Another log file that carries the creation and deletion of the malicious plugin which we can corroborate with. Investigation should also be done for:

C:ProgramDataJetBrainsTeamCitysystemcachesplugins.unpacked<PluginName>server<FileName>.jar
C:TeamCitywebappsROOTplugins<PluginName>

Administrator Account Creation

teamcity-server.txt

[2024-06-19 22:36:16,091] INFO - tbrains.buildServer.ACTIVITIES - New user created: user with id=2

[2024-06-19 22:36:16,092] INFO - s.buildServer.ACTIVITIES.AUDIT - user_create: User "user with id=2" was created by "user with id=2"

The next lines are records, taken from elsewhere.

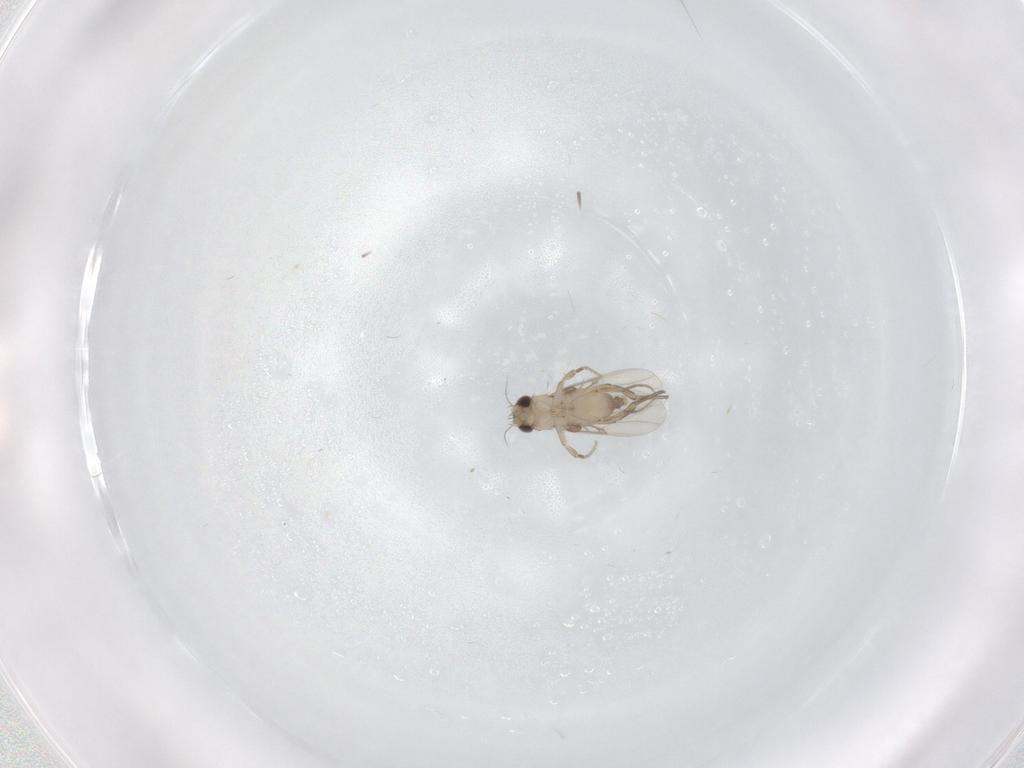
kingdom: Animalia
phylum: Arthropoda
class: Insecta
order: Diptera
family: Phoridae
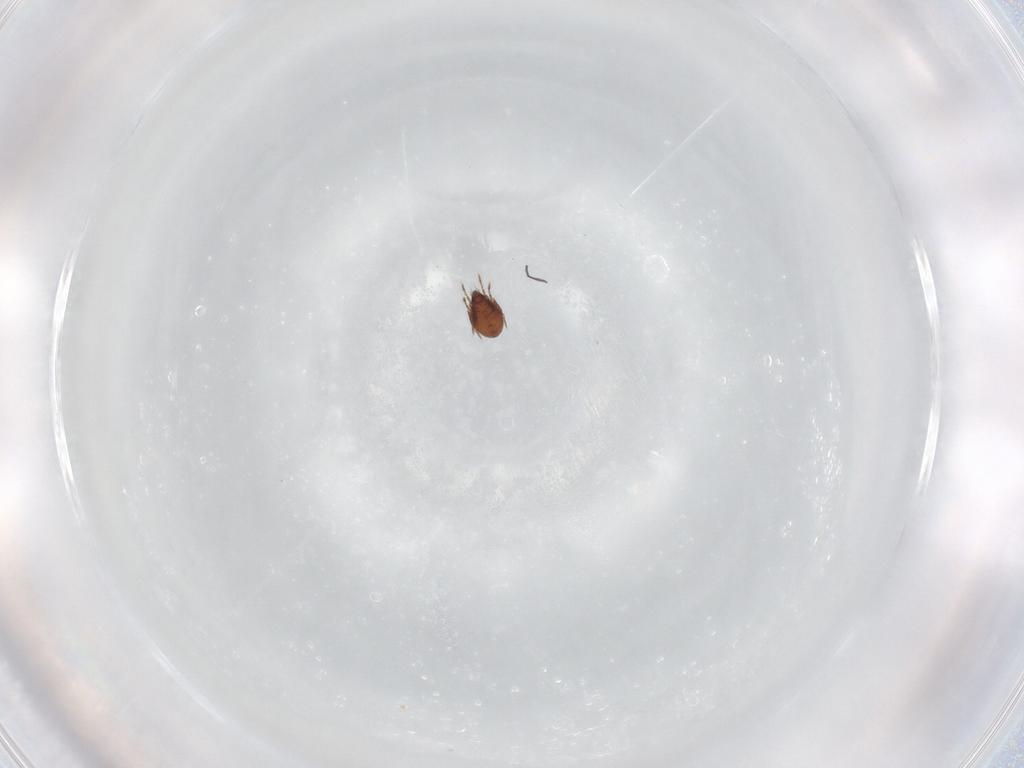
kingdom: Animalia
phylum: Arthropoda
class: Arachnida
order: Sarcoptiformes
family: Ceratozetidae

Finally, investigate user account creations within TeamCity for any abnormal activity.

Conclusion

While TeamCity application logs can be helpful here in establishing abnormal activity, post-exploitation may be one of your first indicators of malicious activity. As stated in CISA's CSA, adversaries tend to move to reconnaissance using normal Windows binaries to query the system. From there, they can move to File Exfiltration with interest in Visual Studios and SQL-related files and attempt to escalate privileges or establish persistence.

If running TeamCity version lower than 2023.11.2, it is highly recommended to update to the latest version of TeamCity.